Look through the data below for the line with "46: (458, 185, 0.35)", and transcribe it exactly together with each line after it up to and including the line with "74: (260, 212, 0.24)". Give nothing else.

----

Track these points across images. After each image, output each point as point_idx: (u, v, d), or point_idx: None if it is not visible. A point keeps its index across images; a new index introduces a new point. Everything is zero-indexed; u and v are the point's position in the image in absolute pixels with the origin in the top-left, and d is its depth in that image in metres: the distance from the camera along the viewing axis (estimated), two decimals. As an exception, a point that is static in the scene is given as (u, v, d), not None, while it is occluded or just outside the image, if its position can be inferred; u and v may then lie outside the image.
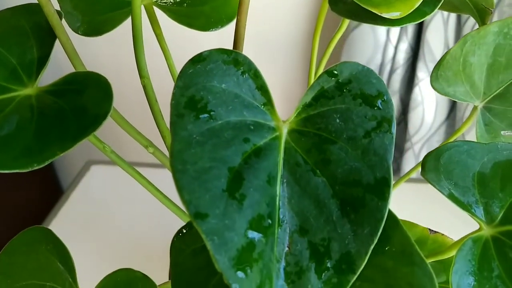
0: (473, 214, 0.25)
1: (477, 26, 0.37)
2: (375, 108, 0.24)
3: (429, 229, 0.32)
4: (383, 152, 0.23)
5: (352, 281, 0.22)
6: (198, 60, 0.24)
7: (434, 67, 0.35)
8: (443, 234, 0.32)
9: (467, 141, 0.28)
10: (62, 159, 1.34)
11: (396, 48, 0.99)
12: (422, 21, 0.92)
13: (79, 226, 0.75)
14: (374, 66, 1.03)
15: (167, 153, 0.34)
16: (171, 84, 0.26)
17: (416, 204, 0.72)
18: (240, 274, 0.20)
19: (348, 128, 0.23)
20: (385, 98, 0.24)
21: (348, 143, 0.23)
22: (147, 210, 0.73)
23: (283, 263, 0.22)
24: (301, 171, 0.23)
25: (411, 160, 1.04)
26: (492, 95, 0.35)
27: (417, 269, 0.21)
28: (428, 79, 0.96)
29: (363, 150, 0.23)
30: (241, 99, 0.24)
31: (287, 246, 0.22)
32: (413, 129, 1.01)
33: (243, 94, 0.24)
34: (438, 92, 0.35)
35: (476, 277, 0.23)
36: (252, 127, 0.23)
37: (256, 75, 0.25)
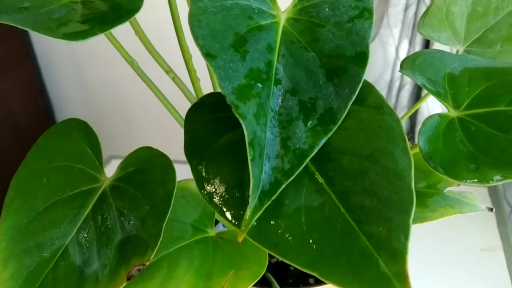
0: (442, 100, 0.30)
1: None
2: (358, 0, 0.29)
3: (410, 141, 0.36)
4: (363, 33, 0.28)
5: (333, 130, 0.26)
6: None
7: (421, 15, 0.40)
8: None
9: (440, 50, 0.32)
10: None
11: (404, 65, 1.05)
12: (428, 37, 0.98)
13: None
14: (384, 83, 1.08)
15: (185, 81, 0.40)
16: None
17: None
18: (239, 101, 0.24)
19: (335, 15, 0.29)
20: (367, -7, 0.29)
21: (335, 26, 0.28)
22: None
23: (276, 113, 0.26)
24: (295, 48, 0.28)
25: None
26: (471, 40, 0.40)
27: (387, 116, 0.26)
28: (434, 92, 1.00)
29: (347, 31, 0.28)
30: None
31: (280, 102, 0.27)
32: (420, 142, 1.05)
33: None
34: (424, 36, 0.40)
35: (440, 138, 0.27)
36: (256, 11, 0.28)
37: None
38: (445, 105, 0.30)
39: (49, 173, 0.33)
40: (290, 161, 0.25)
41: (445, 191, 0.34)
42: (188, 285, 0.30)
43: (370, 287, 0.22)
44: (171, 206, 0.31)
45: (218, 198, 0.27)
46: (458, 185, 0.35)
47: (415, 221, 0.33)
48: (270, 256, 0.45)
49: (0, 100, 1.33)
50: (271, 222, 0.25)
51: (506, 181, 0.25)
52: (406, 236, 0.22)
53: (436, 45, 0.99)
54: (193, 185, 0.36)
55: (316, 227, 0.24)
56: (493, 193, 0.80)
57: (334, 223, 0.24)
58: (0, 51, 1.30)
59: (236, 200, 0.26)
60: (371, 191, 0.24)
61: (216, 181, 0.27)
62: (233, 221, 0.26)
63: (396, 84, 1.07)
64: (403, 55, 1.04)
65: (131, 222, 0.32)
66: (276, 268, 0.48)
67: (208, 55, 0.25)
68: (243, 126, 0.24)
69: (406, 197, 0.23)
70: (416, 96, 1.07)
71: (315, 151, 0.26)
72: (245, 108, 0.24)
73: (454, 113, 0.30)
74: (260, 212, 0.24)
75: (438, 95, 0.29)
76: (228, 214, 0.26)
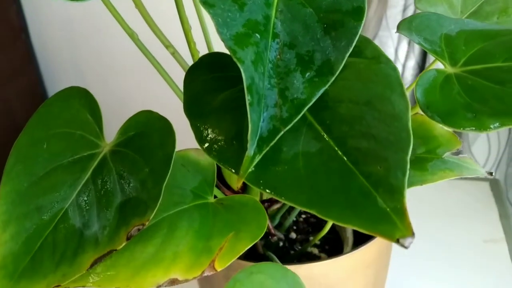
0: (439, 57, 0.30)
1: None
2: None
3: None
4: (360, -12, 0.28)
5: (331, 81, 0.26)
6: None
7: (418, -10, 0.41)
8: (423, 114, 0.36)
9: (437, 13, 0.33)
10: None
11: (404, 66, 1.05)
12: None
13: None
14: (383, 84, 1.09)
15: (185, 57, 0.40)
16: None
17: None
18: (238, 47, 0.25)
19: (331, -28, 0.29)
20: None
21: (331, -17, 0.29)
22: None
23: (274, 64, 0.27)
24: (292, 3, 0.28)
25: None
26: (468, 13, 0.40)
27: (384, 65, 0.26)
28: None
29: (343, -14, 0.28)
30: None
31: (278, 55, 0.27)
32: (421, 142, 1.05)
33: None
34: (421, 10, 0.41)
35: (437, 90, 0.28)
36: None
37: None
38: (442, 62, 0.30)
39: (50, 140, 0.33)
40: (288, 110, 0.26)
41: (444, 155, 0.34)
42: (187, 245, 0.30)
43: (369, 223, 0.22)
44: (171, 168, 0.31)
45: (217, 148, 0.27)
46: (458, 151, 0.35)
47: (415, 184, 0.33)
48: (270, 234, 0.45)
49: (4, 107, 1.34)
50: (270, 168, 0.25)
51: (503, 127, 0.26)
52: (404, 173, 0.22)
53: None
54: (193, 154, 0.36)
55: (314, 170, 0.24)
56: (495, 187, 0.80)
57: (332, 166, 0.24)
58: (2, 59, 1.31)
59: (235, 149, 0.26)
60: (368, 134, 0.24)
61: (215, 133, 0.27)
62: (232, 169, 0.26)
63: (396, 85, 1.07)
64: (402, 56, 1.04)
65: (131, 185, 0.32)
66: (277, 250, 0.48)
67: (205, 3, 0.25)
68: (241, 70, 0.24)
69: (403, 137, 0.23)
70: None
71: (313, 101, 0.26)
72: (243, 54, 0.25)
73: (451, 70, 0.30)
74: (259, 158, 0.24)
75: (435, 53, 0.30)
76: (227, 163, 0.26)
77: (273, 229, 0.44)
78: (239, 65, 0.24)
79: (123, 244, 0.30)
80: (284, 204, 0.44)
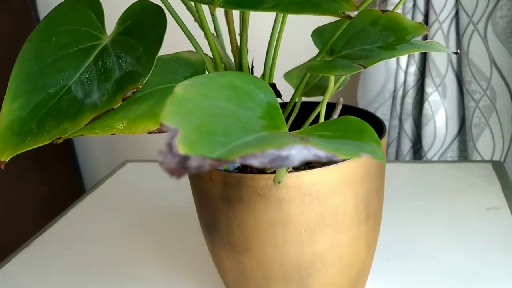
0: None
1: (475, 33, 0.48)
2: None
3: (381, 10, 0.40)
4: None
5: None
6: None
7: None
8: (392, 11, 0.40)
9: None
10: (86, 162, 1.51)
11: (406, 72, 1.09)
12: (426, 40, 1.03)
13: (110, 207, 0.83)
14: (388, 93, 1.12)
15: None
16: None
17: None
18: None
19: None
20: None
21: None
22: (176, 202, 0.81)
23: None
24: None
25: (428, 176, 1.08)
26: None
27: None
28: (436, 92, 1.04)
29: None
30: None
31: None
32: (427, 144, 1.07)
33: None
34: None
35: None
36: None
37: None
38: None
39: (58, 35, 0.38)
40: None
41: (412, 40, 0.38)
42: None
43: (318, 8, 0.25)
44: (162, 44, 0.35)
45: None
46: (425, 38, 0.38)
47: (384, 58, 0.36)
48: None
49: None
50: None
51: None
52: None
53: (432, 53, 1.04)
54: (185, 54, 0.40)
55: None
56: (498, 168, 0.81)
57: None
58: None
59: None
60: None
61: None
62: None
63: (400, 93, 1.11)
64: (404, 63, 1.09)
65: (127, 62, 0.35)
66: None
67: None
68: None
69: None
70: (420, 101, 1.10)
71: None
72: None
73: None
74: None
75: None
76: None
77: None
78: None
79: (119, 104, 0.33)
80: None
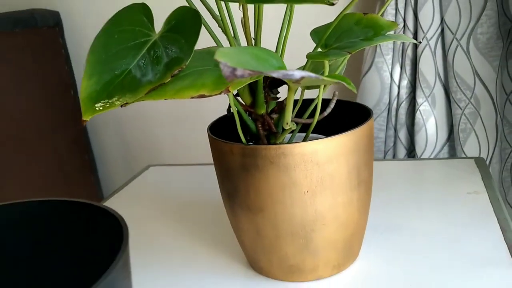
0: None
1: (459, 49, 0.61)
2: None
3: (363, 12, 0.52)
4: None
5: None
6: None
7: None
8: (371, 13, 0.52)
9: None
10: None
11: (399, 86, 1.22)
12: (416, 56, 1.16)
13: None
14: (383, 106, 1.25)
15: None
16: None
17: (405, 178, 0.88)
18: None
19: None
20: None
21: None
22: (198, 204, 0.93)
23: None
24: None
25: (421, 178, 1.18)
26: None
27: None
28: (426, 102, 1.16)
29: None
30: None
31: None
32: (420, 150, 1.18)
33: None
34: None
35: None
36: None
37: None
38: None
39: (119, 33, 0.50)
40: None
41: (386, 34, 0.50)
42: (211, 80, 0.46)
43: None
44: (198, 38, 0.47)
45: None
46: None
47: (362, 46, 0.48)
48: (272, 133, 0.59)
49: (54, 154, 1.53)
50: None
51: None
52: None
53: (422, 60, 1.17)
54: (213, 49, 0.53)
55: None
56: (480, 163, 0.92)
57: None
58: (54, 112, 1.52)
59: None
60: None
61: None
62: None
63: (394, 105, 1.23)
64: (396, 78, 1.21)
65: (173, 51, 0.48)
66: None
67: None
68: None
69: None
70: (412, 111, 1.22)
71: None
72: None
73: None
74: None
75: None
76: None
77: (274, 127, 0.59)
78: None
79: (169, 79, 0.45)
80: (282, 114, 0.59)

----

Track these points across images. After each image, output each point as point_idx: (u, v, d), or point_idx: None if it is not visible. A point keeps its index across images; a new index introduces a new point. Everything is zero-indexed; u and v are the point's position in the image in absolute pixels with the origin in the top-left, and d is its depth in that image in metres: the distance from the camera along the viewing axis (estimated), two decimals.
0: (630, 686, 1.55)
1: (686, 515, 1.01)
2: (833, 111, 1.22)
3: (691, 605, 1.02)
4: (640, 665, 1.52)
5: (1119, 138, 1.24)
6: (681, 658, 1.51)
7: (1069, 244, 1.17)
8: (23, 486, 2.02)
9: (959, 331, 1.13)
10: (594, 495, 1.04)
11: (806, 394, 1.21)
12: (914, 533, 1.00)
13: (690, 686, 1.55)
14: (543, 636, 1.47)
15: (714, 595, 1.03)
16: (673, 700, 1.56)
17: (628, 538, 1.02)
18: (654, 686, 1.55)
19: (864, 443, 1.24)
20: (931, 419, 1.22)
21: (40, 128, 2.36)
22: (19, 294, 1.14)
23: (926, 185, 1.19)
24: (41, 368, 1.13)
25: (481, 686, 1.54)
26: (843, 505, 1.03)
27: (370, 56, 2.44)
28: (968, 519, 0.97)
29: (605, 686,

----

(Task result)
46: (458, 185, 0.35)
47: (415, 221, 0.33)
48: (270, 256, 0.45)
49: (0, 100, 1.33)
50: (271, 222, 0.25)
51: (506, 181, 0.25)
52: (406, 236, 0.22)
53: (436, 45, 0.99)
54: (193, 185, 0.36)
55: (316, 227, 0.24)
56: (493, 193, 0.80)
57: (334, 223, 0.24)
58: (0, 51, 1.30)
59: (236, 200, 0.26)
60: (371, 191, 0.24)
61: (216, 181, 0.27)
62: (233, 221, 0.26)
63: (396, 84, 1.07)
64: (403, 55, 1.04)
65: (131, 222, 0.32)
66: (276, 268, 0.48)
67: (208, 55, 0.25)
68: (243, 126, 0.24)
69: (406, 197, 0.23)
70: (416, 96, 1.07)
71: (315, 151, 0.26)
72: (245, 108, 0.24)
73: (454, 113, 0.30)
74: (260, 212, 0.24)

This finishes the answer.